Page-level text extractions
****************
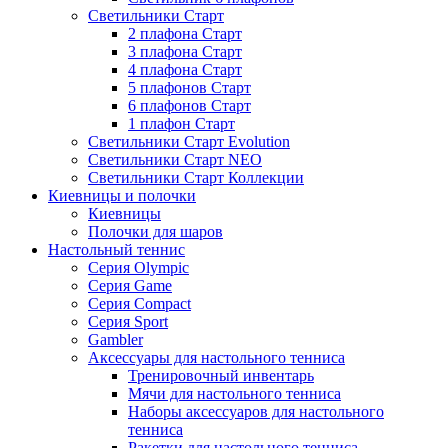
Светильники Старт
2 плафона Старт
3 плафона Старт
4 плафона Старт
5 плафонов Старт
6 плафонов Старт
1 плафон Старт
Светильники Старт Evolution
Светильники Старт NEO
Светильники Старт Коллекции
Киевницы и полочки
Киевницы
Полочки для шаров
Настольный теннис
Серия Olympic
Серия Game
Серия Compact
Серия Sport
Gambler
Аксессуары для настольного тенниса
Тренировочный инвентарь
Мячи для настольного тенниса
Наборы аксессуаров для настольного
тенниса
Ракетки для настольного тенниса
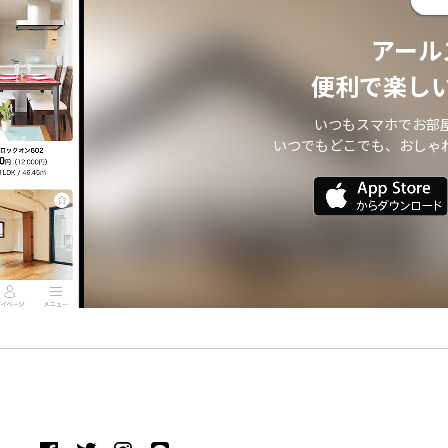
アール
便利で楽し
いつもスマホでお部
いつでもどこでも、おしゃ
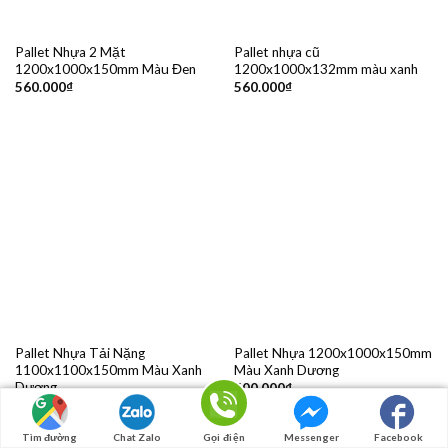
Pallet Nhựa 2 Mặt
Pallet nhựa cũ
1200x1000x150mm Màu Đen
1200x1000x132mm màu xanh
560.000
₫
560.000
₫
Pallet Nhựa Tải Nặng
Pallet Nhựa 1200x1000x150mm
1100x1100x150mm Màu Xanh
Màu Xanh Dương
Dương
600.000
₫
565.000
₫
Tìm đường
Chat Zalo
Gọi điện
Messenger
Facebook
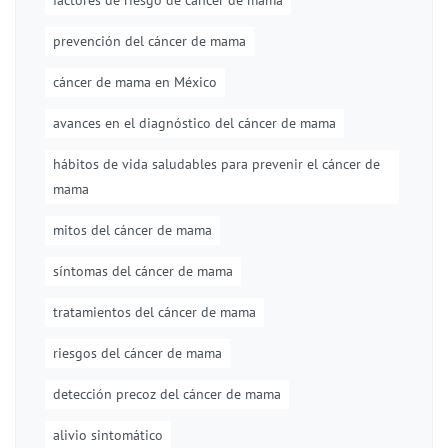
factores de riesgo de cáncer de mama
prevención del cáncer de mama
cáncer de mama en México
avances en el diagnóstico del cáncer de mama
hábitos de vida saludables para prevenir el cáncer de
mama
mitos del cáncer de mama
síntomas del cáncer de mama
tratamientos del cáncer de mama
riesgos del cáncer de mama
detección precoz del cáncer de mama
alivio sintomático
****************
Hand back all the entries exactly, leaving out the pictures.

Светильники Старт
2 плафона Старт
3 плафона Старт
4 плафона Старт
5 плафонов Старт
6 плафонов Старт
1 плафон Старт
Светильники Старт Evolution
Светильники Старт NEO
Светильники Старт Коллекции
Киевницы и полочки
Киевницы
Полочки для шаров
Настольный теннис
Серия Olympic
Серия Game
Серия Compact
Серия Sport
Gambler
Аксессуары для настольного тенниса
Тренировочный инвентарь
Мячи для настольного тенниса
Наборы аксессуаров для настольного
тенниса
Ракетки для настольного тенниса
アール
便利で楽し
いつもスマホでお部
いつでもどこでも、おしゃ
Pallet Nhựa 2 Mặt
Pallet nhựa cũ
1200x1000x150mm Màu Đen
1200x1000x132mm màu xanh
560.000
₫
560.000
₫
Pallet Nhựa Tải Nặng
Pallet Nhựa 1200x1000x150mm
1100x1100x150mm Màu Xanh
Màu Xanh Dương
Dương
600.000
₫
565.000
₫
Tìm đường
Chat Zalo
Gọi điện
Messenger
Facebook
factores de riesgo de cáncer de mama
prevención del cáncer de mama
cáncer de mama en México
avances en el diagnóstico del cáncer de mama
hábitos de vida saludables para prevenir el cáncer de
mama
mitos del cáncer de mama
síntomas del cáncer de mama
tratamientos del cáncer de mama
riesgos del cáncer de mama
detección precoz del cáncer de mama
alivio sintomático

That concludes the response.